I'm not sure how I actually feel about this but I wanted to start a conversation/task around potentially adding a field to pageview_actor that would record whether a particular actor signature had evidence of editing activity in their session.
Why:
- In research, for privacy reasons, we often filter out editors from reader session datasets given that their pageview history can be partially reconstructed from edit history -- e.g., the covid dataset. While the logged-in parameter can help with this, that's an imperfect proxy (you can have an account but not edit; you can edit but not have an account).
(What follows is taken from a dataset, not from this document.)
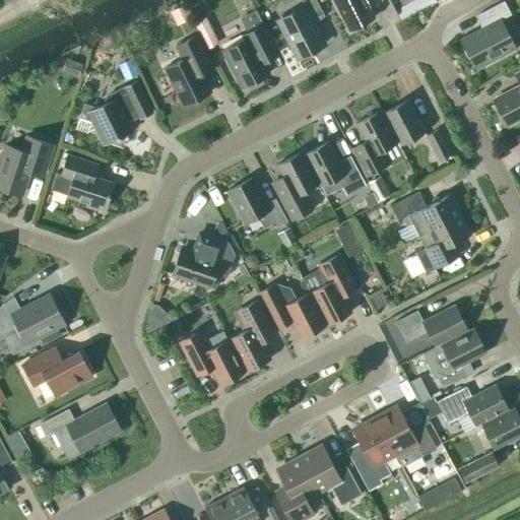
[(324,44),(312,19),(322,13),(315,0),(301,0),(305,7),(277,22),(297,59),(324,44)]
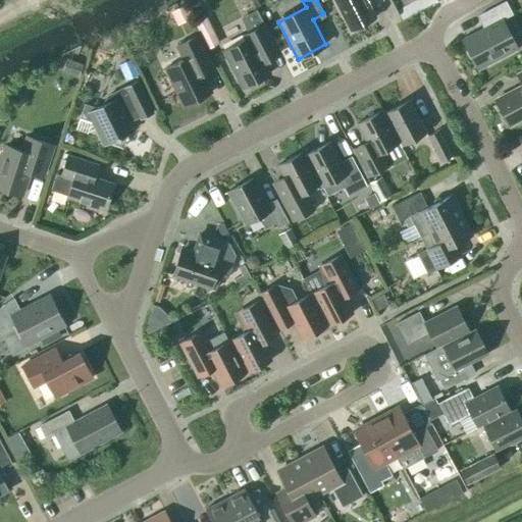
[(334,0),(351,31),(374,18),(368,7),(381,0),(334,0)]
- The clause for determining "did edit" depends on webrequests not marked as pageviews so the data is in the webrequests table but not pageview_actor table
- Precomputing this in pageview_actor would also help to normalize this pattern and make it more accessible to folks working with session data
- While surfacing it as a field makes it easier to identify editors in the data, I don't see this as a major privacy concern given that pageview_actor also has the same 90-day limit and access restrictions as webrequests
Potential reasons not to do it:
- For people who want this filter, they can always just go back to working with webrequests instead
The logic that we currently use for this is:
(uri_query LIKE '%action=edit%') # desktop wikitext editor (uri_query LIKE '%action=visualeditor%') # desktop and mobile visualeditor (uri_query LIKE '%&intestactions=edit&intestactionsdetail=full&uiprop=options%') # mobile wikitext editor
Notes:
- these clauses have to sweep through non-pageviews which is why it has to be done in the creation of pageview_actor as opposed to ad-hoc as needed afterwards.
- I haven't checked these clauses recently but hopefully they are still correct :) Nothing prevents changes to the API calls that would break these though...
- we don't have a clause for the apps because we traditionally leave them out of research datasets though as they grow in popularity, this will become less acceptable and we'll want to figure out how to include them in these clauses.